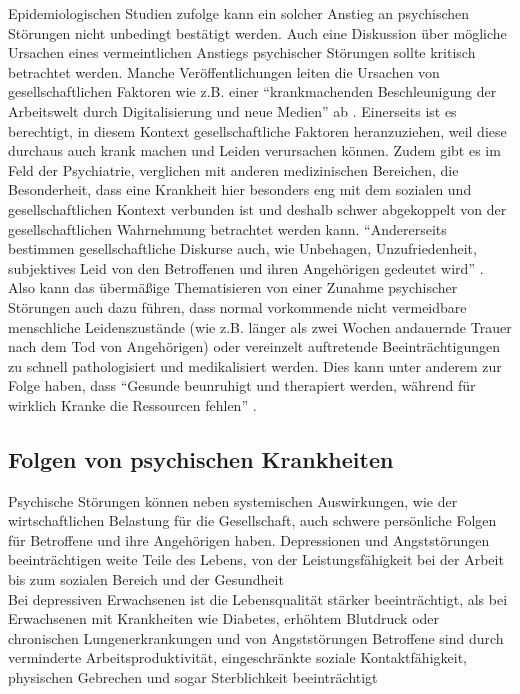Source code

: Epidemiologischen Studien zufolge kann ein solcher Anstieg an psychischen Störungen nicht unbedingt bestätigt werden. 
Auch eine Diskussion über mögliche Ursachen eines vermeintlichen Anstiegs psychischer Störungen 
sollte kritisch betrachtet werden.
Manche Veröffentlichungen leiten die Ursachen von gesellschaftlichen Faktoren 
wie z.B. einer “krankmachenden Beschleunigung der Arbeitswelt durch Digitalisierung und neue Medien” ab 
\cite[S. 6]{wagner_psychische_2021}. %
Einerseits ist es berechtigt, in diesem Kontext gesellschaftliche Faktoren heranzuziehen, 
weil diese durchaus auch krank machen und Leiden verursachen können. 
Zudem gibt es im Feld der Psychiatrie, verglichen mit anderen medizinischen Bereichen, die Besonderheit, 
dass eine Krankheit hier besonders eng mit dem sozialen und gesellschaftlichen Kontext verbunden ist 
und deshalb schwer abgekoppelt von der gesellschaftlichen Wahrnehmung betrachtet werden kann. 
“Andererseits bestimmen gesellschaftliche Diskurse auch, 
wie Unbehagen, Unzufriedenheit, subjektives Leid von den Betroffenen 
und ihren Angehörigen gedeutet wird” \cite[S.6]{wagner_psychische_2021}.    \\ %
Also kann das übermäßige Thematisieren von einer Zunahme psychischer Störungen auch dazu führen, 
dass normal vorkommende nicht vermeidbare menschliche Leidenszustände 
(wie z.B. länger als zwei Wochen andauernde Trauer nach dem Tod von Angehörigen) 
oder vereinzelt auftretende Beeinträchtigungen zu schnell pathologisiert und medikalisiert werden. 
Dies kann unter anderem zur Folge haben, dass “Gesunde beunruhigt und therapiert werden, 
während für wirklich Kranke die Ressourcen fehlen” \cite[S.11]{wagner_psychische_2021}. %




\subsection{Folgen von psychischen Krankheiten}\label{subsubsec:folgen_psychischer_krankheiten}

Psychische Störungen können neben systemischen Auswirkungen, 
wie der wirtschaftlichen Belastung für die Gesellschaft, 
auch schwere persönliche Folgen für Betroffene und ihre Angehörigen haben. 
Depressionen und Angststörungen beeinträchtigen weite Teile des Lebens, 
von der Leistungsfähigkeit bei der Arbeit bis zum sozialen Bereich 
und der Gesundheit \cite[]{brenes_anxiety_2007}    \\ %
Bei depressiven Erwachsenen ist die Lebensqualität stärker beeinträchtigt, 
als bei Erwachsenen mit Krankheiten wie Diabetes, erhöhtem Blutdruck oder chronischen Lungenerkrankungen 
und von Angststörungen Betroffene sind durch verminderte Arbeitsproduktivität, 
eingeschränkte soziale Kontaktfähigkeit, physischen Gebrechen 
und sogar Sterblichkeit beeinträchtigt 
\cite[]{weisel_innovations_2021,brenes_anxiety_2007} %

..............................

The lines to return are those in the records above that hold the word "beeinträchtigt".

### Output for this task
Bei depressiven Erwachsenen ist die Lebensqualität stärker beeinträchtigt, 
und sogar Sterblichkeit beeinträchtigt 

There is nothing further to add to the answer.